Une instruction en préparation

Adeline Hazan, contrôleur général des lieux de privation de liberté, dépeint l'ampleur de la tâche à accomplir. La banalisation des soins sans consentements est liée selon elle à un climat sécuritaire, le patient étant vu en premier lieu comme dangereux.
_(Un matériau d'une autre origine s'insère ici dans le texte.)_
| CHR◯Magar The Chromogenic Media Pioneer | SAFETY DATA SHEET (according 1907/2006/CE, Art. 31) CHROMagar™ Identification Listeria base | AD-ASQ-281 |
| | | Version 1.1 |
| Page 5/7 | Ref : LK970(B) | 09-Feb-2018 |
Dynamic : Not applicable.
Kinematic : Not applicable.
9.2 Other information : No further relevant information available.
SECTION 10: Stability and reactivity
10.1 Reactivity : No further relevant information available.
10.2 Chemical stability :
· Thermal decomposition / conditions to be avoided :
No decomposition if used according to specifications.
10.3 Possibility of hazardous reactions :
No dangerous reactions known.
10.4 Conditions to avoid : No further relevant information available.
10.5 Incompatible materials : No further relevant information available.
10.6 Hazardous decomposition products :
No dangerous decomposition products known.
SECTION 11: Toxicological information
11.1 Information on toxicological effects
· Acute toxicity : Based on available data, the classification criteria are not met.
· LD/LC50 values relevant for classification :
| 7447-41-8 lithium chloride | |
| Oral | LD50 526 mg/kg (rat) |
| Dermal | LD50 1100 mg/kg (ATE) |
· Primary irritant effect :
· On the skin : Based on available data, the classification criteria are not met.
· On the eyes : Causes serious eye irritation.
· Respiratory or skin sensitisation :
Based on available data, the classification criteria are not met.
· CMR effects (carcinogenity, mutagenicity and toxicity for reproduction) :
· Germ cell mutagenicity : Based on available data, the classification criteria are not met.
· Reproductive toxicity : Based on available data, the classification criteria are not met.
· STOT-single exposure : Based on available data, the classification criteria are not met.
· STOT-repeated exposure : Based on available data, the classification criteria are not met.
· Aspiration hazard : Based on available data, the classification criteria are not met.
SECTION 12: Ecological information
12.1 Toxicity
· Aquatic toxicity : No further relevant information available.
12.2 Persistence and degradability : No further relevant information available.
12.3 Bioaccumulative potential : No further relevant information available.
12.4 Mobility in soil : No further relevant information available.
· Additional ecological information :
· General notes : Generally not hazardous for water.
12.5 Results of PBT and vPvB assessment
Elle cite de nombreuses pratiques qui la choquent : l'hospitalisation de gens pourtant consentants dans des services fermés ; la mise à l'isolement quasi-systématique des détenus, dangereux ou non ; les chambres d'isolement sans bouton d'appel et sans toilettes mais équipées de caméras de surveillance ; le port du pyjama systématique. Et de dénoncer l'hétérogénéité des pratiques, et l'inégalité dans l'accès aux soins qui en découle, avant d'énumérer ses recommandations communiquées en mai dernier. Ses observations devraient être reprises prochainement dans une instruction, selon Anne-Marie Armanteras-de Saxcé, directrice générale de l'offre de soins (DGOS). "Je suis consciente de la sensibilité et de la volonté des professionnels d'avancer sur ce sujet", a-t-elle assuré. Interrogée sur le statut et les pratiques de l'infirmerie de la Préfecture de Police de Paris, par André Bitton, président du Cercle de réflexion et de proposition d'action sur la psychiatrie (CRPA), la DGOS a annoncé que ce sujet est en cours de travail.